I'd be tempted to assert both here and below that the transition was successful.

kevans marked 3 inline comments as done.

Drop a redundant assignment and add some atomic_cmpxchg assertions

This revision now requires review to proceed.May 19 2026, 3:27 AM

FWIW: I cherry picked this into local src git branch for use with -CURRENT and drm-kmod 6.12-lts branch sometime in May. 1002:73bf (RDNA2 amdgpu) works stable (~1-2 week uptime, then I usually reboot for newer src) with this, I haven't seen a regression from this. I usually torture this machine with all-core CPU stress with poudriere while doing desktop tasks as well.

FWIW: I cherry picked this into local src git branch for use with -CURRENT and drm-kmod 6.12-lts branch sometime in May. 1002:73bf (RDNA2 amdgpu) works stable (~1-2 week uptime, then I usually reboot for newer src) with this, I haven't seen a regression from this. I usually torture this machine with all-core CPU stress with poudriere while doing desktop tasks as well.

To clarify: did you have some instability that lead you to try this, or did you mostly apply it to be able to provide feedback?

FWIW: I cherry picked this into local src git branch for use with -CURRENT and drm-kmod 6.12-lts branch sometime in May. 1002:73bf (RDNA2 amdgpu) works stable (~1-2 week uptime, then I usually reboot for newer src) with this, I haven't seen a regression from this. I usually torture this machine with all-core CPU stress with poudriere while doing desktop tasks as well.

▶ [SUPPLIED MATERIAL]:
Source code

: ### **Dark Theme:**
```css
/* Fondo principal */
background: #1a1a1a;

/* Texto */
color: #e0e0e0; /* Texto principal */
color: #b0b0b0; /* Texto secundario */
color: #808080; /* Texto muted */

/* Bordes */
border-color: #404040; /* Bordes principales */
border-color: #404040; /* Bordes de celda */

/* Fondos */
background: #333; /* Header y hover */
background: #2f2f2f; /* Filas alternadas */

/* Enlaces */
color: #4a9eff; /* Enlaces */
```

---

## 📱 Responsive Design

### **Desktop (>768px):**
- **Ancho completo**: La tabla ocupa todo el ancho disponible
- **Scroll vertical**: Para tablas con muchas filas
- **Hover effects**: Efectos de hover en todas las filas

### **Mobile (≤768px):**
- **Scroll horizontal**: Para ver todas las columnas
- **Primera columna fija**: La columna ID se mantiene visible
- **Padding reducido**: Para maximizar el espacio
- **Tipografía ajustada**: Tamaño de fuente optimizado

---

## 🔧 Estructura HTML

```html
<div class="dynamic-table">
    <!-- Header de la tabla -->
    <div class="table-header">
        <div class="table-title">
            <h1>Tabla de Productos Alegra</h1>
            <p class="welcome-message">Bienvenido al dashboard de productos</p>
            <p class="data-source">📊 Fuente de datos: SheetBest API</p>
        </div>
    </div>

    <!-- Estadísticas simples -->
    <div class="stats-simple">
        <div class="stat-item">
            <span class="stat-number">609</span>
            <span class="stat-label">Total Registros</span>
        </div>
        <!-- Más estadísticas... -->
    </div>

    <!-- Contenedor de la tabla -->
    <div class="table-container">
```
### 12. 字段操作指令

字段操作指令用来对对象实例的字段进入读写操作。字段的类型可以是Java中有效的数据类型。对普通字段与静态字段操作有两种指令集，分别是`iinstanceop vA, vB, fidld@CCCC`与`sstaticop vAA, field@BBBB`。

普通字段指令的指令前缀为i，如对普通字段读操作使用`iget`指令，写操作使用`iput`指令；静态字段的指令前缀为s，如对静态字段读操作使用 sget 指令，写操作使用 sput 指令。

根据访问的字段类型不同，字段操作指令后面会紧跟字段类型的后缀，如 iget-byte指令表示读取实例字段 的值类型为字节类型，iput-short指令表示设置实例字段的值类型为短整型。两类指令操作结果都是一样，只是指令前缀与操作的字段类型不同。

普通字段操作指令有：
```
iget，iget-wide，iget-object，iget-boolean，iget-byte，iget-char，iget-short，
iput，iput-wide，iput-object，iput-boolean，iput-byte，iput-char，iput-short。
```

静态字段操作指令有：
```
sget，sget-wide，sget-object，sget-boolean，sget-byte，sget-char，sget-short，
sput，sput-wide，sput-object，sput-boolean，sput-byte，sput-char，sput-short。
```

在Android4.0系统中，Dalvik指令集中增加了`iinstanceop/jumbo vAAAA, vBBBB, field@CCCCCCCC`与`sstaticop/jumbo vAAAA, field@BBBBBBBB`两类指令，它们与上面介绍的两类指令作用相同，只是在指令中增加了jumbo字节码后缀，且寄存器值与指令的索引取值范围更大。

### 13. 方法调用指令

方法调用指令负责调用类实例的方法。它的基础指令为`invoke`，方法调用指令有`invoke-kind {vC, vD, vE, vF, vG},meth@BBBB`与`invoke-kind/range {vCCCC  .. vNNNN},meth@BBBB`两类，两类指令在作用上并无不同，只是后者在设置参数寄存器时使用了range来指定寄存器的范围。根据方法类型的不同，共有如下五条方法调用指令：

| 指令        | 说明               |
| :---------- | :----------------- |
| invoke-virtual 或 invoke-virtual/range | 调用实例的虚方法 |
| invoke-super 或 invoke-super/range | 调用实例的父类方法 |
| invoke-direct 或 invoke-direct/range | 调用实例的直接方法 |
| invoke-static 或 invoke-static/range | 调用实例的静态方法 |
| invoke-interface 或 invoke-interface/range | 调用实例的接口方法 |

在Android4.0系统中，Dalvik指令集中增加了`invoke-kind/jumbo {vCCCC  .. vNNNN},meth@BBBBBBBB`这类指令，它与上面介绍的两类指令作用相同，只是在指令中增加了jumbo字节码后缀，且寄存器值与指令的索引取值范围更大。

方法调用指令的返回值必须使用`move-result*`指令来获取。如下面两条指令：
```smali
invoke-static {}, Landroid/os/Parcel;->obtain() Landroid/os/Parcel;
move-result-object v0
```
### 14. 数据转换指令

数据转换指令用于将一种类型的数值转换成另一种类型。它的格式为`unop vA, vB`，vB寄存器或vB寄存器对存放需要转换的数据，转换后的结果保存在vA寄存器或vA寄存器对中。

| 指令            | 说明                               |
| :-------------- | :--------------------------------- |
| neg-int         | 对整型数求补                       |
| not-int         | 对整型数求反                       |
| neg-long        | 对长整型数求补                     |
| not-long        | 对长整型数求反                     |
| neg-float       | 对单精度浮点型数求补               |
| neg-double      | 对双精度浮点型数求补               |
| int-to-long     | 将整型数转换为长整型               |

▶ [TASK PROMPT]: From the review thread, list every action reported in the update that runs from "kevans marked" to "atomic_cmpxchg assertions".

▶ [EXERCISE RESULT]:
- Marked 3 inline comments as done
- Dropped a redundant assignment
- Added some atomic_cmpxchg assertions